The call to start yoga soon came. I signed up for an Iyengar class, which I instinctively knew wasn’t for me after 10 minutes, but did leave walking taller and feeling brighter. I eventually found my way into Eryck Brahamania’s and Shira Hess’s kundalini-fused vinyassa-flow classes.

The journey with Eryck and Shira was so many things: inspiring, amusing, challenging, frustrating, tearful, deeply philosophical, transformative and importantly, very pleasurable and emotionally painful in equal measure. It started a deep process of cleansing and unblocking the knots of trauma that I held in my body. On a more basic level, I realised I had a body and what an incredible thing it was!

Grounded and grateful

I had always been spiritual of course, but my yoga practice gave me more direct awe of the life force that I held and that I was connected to. I remember laying in Savasana feeling so deeply moved and grateful for the morning bird song, or the sounds of children playing, the rustle of leaves outside the window, or even the drilling from the nearby construction site. I felt so much gratitude to be alive in this crazy trip that is being human.

 

My practice took me to India three years later, where I studied with two teachers who opened more doors, further introducing me to the idea of changing the world through quietening monkey mind. I will always remember my precious weeks in Meenakashi Ashram in Tamil Nadu, waking up at 5am to the loud sounds of frogs, meditating quietly and then joyfully singing Kirtan. I felt authentically able to offer my heart in the community without any sense of presentation. A beautiful feeling…

 

What followed as I returned to London was a building of deep self-respect for my physical being. I began to find gratitude in what my body facilitated for me.
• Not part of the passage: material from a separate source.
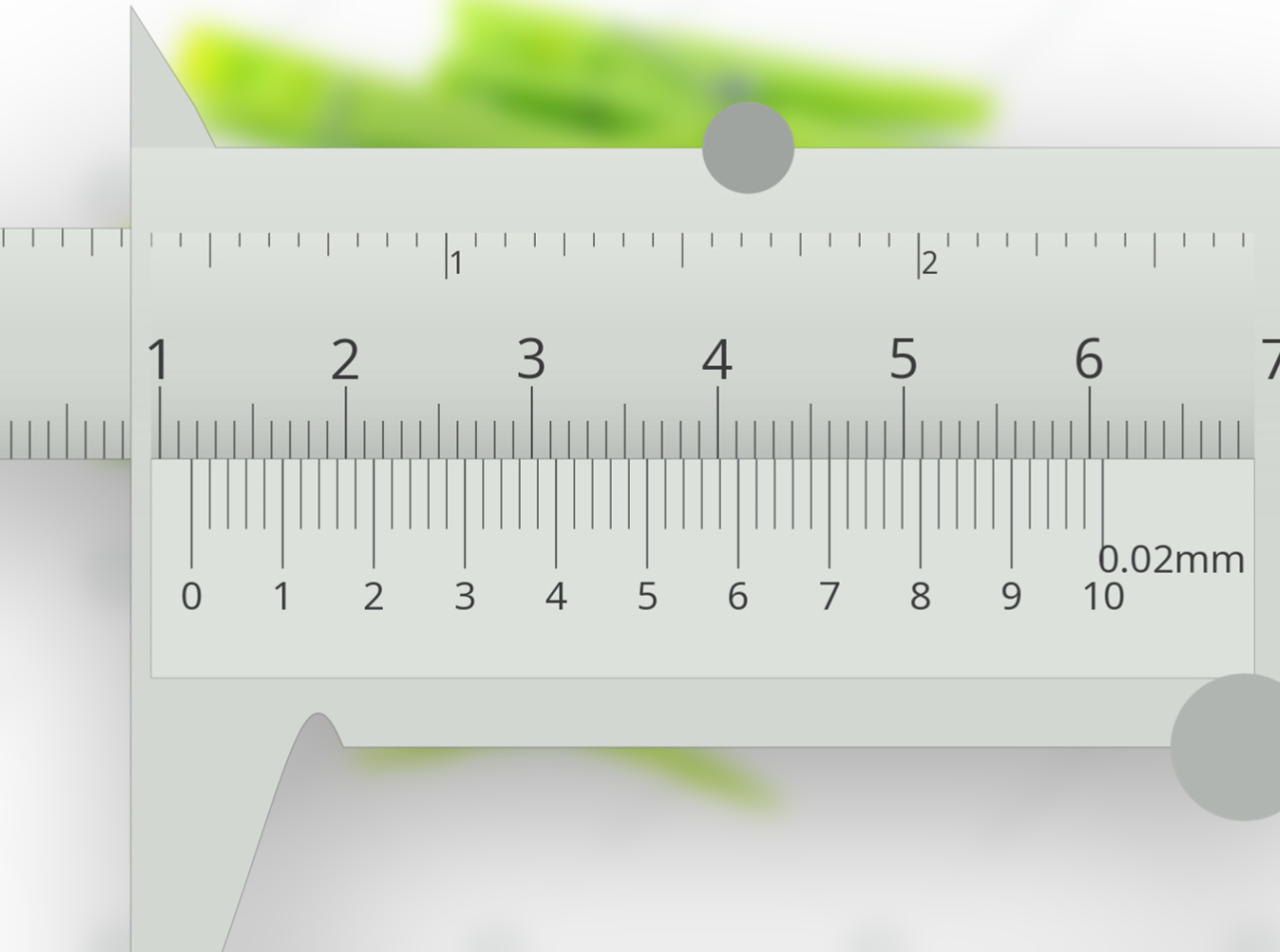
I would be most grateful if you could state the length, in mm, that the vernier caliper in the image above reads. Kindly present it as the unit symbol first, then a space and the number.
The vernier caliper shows mm 11.7
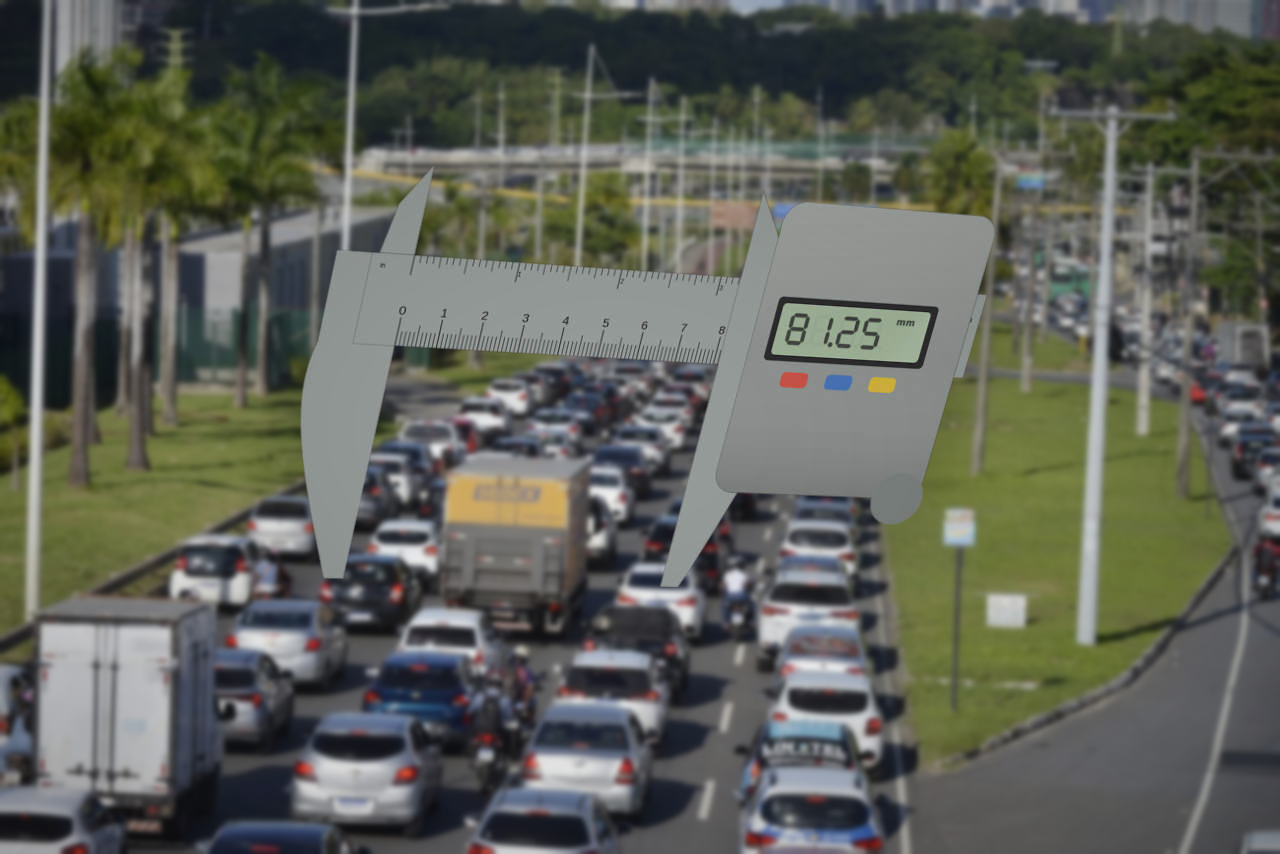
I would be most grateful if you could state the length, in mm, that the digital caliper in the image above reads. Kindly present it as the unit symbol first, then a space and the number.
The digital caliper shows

It allowed me to wake up and see the sun shining through the curtains, it allowed me to prepare and taste the sensations of a yummy breakfast, and it allowed me to unroll my mat and take part in this beautiful yoga practice. And one day, it would grow another human…

 

I began not to seek enlightenment or satori outwardly, in other places, or books, but inwardly. I bowed down to my lungs, my feet, my arms, my eyes and every cell I had been gifted and every breath I was afforded. 

I then signed up for my teacher training with Claire Missingham. It was in this programme that I found white Tantra.   

Finding Tantra and Tantric thought was like putting all the spiritual pieces of jigsaw together. It started with reading the incredible Awakening Shakti by Sally Kempton. I now take my goddesses with me on every journey – long or short. I have since gone on to develop the practice of unwrapping the heart, channelling my intimate goddesses, Lalita Tripora Sundari and Dhumavati. These days, I bow in deep reverence to the divine feminine in all of her abundance. I notice Shakti in every breathtaking essential moment she affords me. I also dive right into pleasure every day and say yes to all my senses as a way of honouring this gift. 

  

You have to bring your whole self on the journey too. I believe in the transformative power of life’s painful moments, and the profound growth they allow if we dare look at them. The wounds inside us are like a compass, a force field, and when we heal them, they spin us to face another direction - the path we were meant to take. Yet we can only do that by knowing them, loving them and being real with them. It’s a surfer term, but you have to dive into the wave to survive it.  

 

Working on our shadow is the highest spiritual work in my view, as it will lead us more strongly and potently into deep love, authenticity and union.